Father Andrew Taylor

Andrew was a tall boy, and tall boys have a habit of looking down at things. Not arrogantly, mind you, but literally. From his height the pews of the chapel at his school appeared smaller, the books in his hand appeared closer, and the people who had told him about God appeared, all at once, a great distance away. He had been raised by parents who could explain the faith the way a good carpenter explains a joint: not as a mystery to be guarded, but as a thing that fit together because it was made to. They had given him reasons. They had given him good ones. And now, in the curious treason of adolescence, he was discovering that the reasons of his parents, however excellent, were not yet his own.

He loved the sciences. This is important. He did not drift toward doubt, as some boys do, by way of indolence or appetite; he drifted toward it by way of wonder. He had looked at the long careful columns of the natural world and found them beautiful, and he had then made the very natural mistake of supposing that the men who measured those columns must therefore have measured everything else. He met scientists who were brilliant and certain, and brilliance and certainty together have always been one of the strongest wines a young man can drink. For two years he drank it. For two years he asked, quite honestly and quite alone, whether the faith of his childhood was anything more than a warm room he had been born inside.

It is fashionable to suppose that a boy in such a state will be argued out of his religion by some clever book, and argued back into it by some cleverer one. Andrew read the clever books. He found them, in their way, formidable. But the thing that troubled him was not what the clever books said; it was what they could not say. They could describe the stars and they could not describe a quarrel. They could weigh the brain and they could not weigh a regret. They could account for everything in a man except the only things a man ever lies awake about.

For Andrew had begun, almost without meaning to, to watch people. Not to judge them, you understand. Simply to watch. He noticed that certain people he loved very much carried something inside them that did not seem to belong there, the way a stone in a shoe does not belong in the shoe. They were good people. They were decent people. And yet there was in them a small, persistent lack of ease, a thing that pressed against them whenever they sat still. He could not name it then. He would not have dared. But he saw that it was always, somehow, attached to a choice they had made and would now defend with great energy whenever the subject came near.

And so the question that began as a question about the universe quietly became a question about a kitchen table. Andrew discovered that the men who could tell him everything about the age of the rocks could tell him nothing about why a man should not lie to his wife.
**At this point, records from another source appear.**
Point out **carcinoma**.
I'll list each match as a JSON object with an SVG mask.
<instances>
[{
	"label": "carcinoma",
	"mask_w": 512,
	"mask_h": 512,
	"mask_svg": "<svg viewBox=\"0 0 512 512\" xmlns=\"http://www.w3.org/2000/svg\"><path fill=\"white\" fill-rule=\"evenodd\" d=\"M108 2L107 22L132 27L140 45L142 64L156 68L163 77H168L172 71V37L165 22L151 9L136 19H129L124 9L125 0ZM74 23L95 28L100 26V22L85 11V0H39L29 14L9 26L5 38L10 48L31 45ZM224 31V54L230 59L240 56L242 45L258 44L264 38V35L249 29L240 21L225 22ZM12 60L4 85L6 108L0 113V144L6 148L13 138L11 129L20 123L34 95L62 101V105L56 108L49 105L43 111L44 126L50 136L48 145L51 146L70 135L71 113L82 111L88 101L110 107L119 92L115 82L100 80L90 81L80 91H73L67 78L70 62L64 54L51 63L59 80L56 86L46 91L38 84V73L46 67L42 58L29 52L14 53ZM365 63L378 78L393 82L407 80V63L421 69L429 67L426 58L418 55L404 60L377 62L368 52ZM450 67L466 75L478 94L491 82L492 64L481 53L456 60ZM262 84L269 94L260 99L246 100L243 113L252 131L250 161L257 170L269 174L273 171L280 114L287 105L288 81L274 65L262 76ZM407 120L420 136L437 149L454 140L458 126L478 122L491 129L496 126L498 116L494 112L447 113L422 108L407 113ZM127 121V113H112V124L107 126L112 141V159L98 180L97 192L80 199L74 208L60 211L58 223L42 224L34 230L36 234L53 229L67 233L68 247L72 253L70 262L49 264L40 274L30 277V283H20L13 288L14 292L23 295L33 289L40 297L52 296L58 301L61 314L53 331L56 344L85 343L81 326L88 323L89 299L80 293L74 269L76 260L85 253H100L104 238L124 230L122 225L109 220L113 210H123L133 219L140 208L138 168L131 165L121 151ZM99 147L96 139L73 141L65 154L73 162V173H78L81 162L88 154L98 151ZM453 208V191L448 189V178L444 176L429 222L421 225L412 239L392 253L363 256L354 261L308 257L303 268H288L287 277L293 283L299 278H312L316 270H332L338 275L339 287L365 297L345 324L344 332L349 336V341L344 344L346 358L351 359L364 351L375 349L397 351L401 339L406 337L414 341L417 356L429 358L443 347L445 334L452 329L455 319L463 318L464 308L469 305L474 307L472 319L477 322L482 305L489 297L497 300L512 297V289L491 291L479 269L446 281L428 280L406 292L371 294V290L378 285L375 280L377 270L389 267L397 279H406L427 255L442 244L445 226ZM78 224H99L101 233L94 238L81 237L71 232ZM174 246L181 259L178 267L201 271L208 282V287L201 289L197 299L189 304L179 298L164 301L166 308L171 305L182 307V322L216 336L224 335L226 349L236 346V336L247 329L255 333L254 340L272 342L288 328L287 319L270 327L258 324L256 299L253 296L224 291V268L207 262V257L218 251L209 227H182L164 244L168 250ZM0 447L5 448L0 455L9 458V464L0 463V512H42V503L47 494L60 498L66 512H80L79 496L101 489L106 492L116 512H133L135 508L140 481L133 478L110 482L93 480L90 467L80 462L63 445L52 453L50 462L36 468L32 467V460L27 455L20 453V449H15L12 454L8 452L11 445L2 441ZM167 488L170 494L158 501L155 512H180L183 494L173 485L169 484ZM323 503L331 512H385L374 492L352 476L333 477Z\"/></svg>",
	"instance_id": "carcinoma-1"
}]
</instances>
They could tell him that kindness was useful. They could not tell him that cruelty was wrong, not in the way he had always known it was wrong, the way one knows that a flat note is a flat note, not by argument but by the ear of the soul. He turned the matter over and over, and found, to his own surprise, that the Catholic account of right and wrong did not merely have an answer. It had the answer that fit the shape of the wound. Other accounts patched. This one healed. Other accounts gave him a rule. This one gave him a reason the rule existed.

This is not the sort of conversion that comes with a thunderclap. It came to him in January, before exams, the way a thaw comes: slowly, and then all at once. He set the question aside to study, because boys must study, and when he returned to it on a retreat some weeks later he discovered that the question had quietly answered itself while he was not looking. He went to confession. He went, as he would later say, sincerely; which is the only way anyone has ever really gone. And there, in a small wooden room that the world considers a relic and the saints consider a operating theatre, he met the love he had been arguing about.

After that, of course, he became insufferable for a while. He admits this freely. He prayed in the school chapel partly because his older brother prayed there, and he did not wish to be outdone by an older brother, which is one of the oldest and least dignified reasons for sanctity in the history of the world. But the Lord, who is not above using a boy’s pride to bring him to his knees, accepted the offering and improved upon it. The vanity wore off. The prayer remained.

A year later he watched a film about a young Polish man who became a priest, and at the moment the screen went dark he heard, in that interior way which cannot be photographed and cannot be denied, a voice telling him to go and do the same. He was sixteen. He has never, in all the years since, been able to argue himself out of that sentence.

I tell this story because it seems to me to contain a small and important rebuke to our age. We are told, often and loudly, that faith is what people believe when they have stopped thinking. Andrew’s life suggests something almost the reverse: that faith is what a thinking boy arrives at when he refuses to stop thinking one inch short of the truth. He looked at the world twice. The first look gave him the stars. The second look gave him the ache in the people he loved, and the strange fact that no equation in any book could touch it. Between those two looks he found a door he had not been expecting, and being a tall boy, he had to stoop a little to go through.

He has been stooping ever since, in confessionals and at altars, which is, when you think about it, exactly the posture of a man who has finally found the answers he has been looking for.